Ongjin County is a county in southern South Hwanghae Province, North Korea. It is located on the Ongjin Peninsula, which projects into the Yellow Sea.

== History ==
The Ongjin Peninsula lies below the 38th parallel, and was therefore in the Southern zone, which became the Republic of Korea. However, the Ongjin Peninsula was isolated from other southern territories, and therefore difficult to defend. Some of the earliest fighting in the Korean War came here as Northern forces took the Ongjin Peninsula. The Armistice Line at the end of the Korean War left Ongjin County in North Korea.

The Five West Sea Islands were put under Ongjin County of South Korea since the Armistice.

== Geography ==
Ongjin County is on the Ongjin Peninsula, with the Yellow Sea to the south and west. The Ongjin Peninsula is further divided into the Kangryŏng Peninsula, the Tongnam Peninsula, and the Ryongch'ŏn Peninsula. Geologically, Ongjin County is composed of coastal Lias. The Ongjin Plain, Kangryŏng Bay, Hwasan Bay, and Taedong Bay are all located here, as is the Ongjin Bay Important Bird Area. The climate is very mild.

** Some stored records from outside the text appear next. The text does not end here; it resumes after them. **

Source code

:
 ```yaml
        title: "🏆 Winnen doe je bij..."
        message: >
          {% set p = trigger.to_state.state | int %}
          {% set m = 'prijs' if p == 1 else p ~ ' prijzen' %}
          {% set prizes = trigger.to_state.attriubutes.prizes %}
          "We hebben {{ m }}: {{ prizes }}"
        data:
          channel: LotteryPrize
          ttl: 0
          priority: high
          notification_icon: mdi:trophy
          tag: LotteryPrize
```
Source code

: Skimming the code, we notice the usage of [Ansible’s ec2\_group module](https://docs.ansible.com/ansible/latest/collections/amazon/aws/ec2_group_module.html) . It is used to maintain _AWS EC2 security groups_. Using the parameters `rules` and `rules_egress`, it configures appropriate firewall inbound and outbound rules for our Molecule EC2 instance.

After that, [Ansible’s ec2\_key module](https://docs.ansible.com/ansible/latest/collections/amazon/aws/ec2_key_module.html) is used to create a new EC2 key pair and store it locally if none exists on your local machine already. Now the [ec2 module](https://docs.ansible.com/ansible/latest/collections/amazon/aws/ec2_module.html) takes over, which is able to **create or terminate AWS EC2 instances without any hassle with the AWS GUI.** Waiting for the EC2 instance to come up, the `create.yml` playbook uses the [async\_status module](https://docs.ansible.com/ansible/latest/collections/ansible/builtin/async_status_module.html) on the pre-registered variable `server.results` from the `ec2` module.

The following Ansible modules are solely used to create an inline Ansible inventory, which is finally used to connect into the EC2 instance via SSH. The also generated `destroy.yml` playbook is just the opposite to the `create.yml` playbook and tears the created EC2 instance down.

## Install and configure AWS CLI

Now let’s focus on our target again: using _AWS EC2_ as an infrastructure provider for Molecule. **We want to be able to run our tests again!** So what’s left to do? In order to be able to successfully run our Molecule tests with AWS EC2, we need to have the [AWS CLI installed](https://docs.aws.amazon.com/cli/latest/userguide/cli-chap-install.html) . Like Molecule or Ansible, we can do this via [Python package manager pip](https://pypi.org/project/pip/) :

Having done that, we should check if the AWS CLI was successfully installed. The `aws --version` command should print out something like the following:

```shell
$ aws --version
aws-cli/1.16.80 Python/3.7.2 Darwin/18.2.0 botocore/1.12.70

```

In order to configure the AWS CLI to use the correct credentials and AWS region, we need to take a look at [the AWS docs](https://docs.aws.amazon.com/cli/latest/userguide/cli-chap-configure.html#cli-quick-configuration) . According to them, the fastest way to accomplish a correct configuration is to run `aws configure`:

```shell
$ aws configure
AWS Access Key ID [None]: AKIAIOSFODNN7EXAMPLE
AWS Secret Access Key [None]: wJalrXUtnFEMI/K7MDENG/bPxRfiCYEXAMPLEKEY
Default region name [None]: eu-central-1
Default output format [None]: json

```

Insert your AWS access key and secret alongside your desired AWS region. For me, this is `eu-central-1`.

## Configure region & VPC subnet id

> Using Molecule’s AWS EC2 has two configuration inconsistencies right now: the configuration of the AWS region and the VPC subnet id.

Ongjin County includes three large islands. a Yonghodo (용호도) sits in the entrance to Kangryŏng Bay, Ch'angrindo (창린도) is outside the entrance to Ongjin Bay, and Kirindo (기린도) lies south of the western end of the Ongjin Peninsula.

==Administrative divisions==
Ongjin county is divided into 1 ŭp (town), 3 rodongjagu (workers' districts) and 24 ri (villages)

| * Ongjin-ŭp * Kugong-rodongjagu * Namhae-rodongjagu * Ongjil-lodongjagu * Changsong-ri * Chejang-ri * Chinhae-ri * Chŏnsal-li * Ch'angrindo-ri * Haebang-ri * Kirindo-ri * Kukpong-ri * Kurang-ri * Manjil-li | * Pon'yŏng-ri * Raengjŏng-ri * Ripsŏng-ri * Roho-ri * Ryonghodo-ri * Simsal-li * Sŏhae-ri * Songwŏl-li * Sŏnp'ung-ri * Sudae-ri * Taegi-ri * Ŭndong-ri * Yongbong-ri * Yongch'ŏl-li |

== Economy ==
Rice is the major crop. Wheat, corn, beans, sweet potatoes, and cotton are also grown. The area was once heavily forested, but not much forest land remains. The nearby meeting of warm and cold currents make this a centre of the fishing industry. Gold, silica sand, and marble are also mined. The Ongjin Hot Springs are a popular tourist destination.

==Transportation==
Ongjin county is served by the Ongjin Line of the Korean State Railway.